Por la Isla parecen habitar dos realidades, aparentemente paralelas. Por un lado, está la Mallorca triunfalista, la que presume de un crecimiento por encima de la media estatal y de atraer inversores de todas partes; la que interesa a los jubilados con alto poder adquisitivo del norte de Europa; la que aplaude la masificación turística y vende a buen precio a cualquier inversor foráneo sin medir las consecuencias; la que exhibe el pleno empleo, pero omitiendo que ya no hay trabajadores temporales que quieran venir porque no sale a cuenta.
Por otro lado, está la Mallorca mayoritaria, la que percibe salarios y pensiones muy por debajo de la media estatal y ve como cualquier aumento salarial desaparece al instante absorbido por la inflación más alta del Estado; la que no pueden acceder a una vivienda de alquiler y mucho menos en propiedad; la que padece el deterioro de servicios tan esenciales como la atención sanitaria; la que se ve obligada a sacrificar su descanso para servir al negocio del ocio y es expulsada de sus barrios.
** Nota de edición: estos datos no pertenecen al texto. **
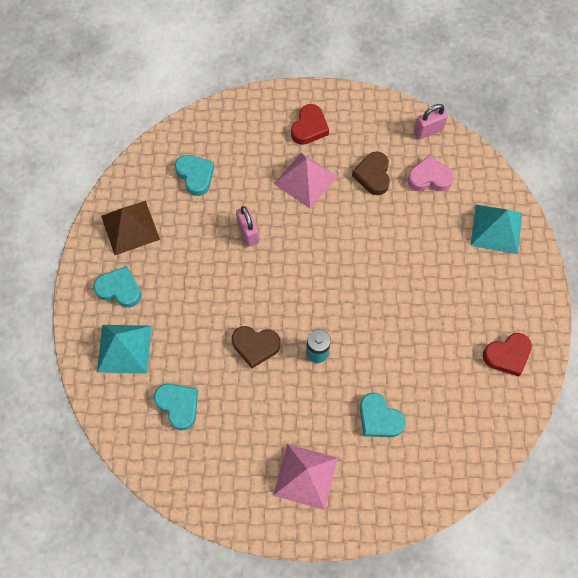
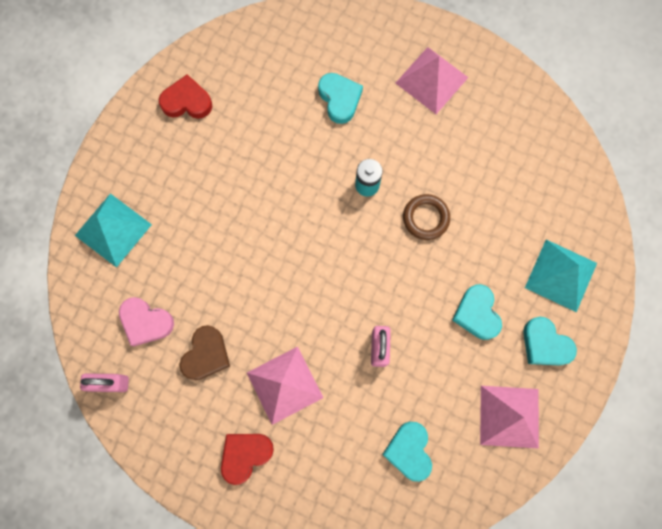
camera: 155 degrees left, 10 degrees up
(130, 227) = (509, 416): brown pyramid -> pink pyramid
(178, 405) = (525, 193): turquoise heart -> turquoise heart (477, 313)
(255, 346) = (426, 218): brown heart -> brown ring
Estas realidades, aunque pretendan ignorarse, están tan vinculadas que la una es consecuencia directa de la otra. Mientras territorio, vivienda y hasta partes significativas de la planta hotelera van pasando a manos de inversores especulativos, a los que la población local les importa poco o nada, ¿aceptamos sumisamente el papel único de sirvientes vacacionales? ¿Aceptamos que quienes nos empobrecen digan que no hay otra forma de vida?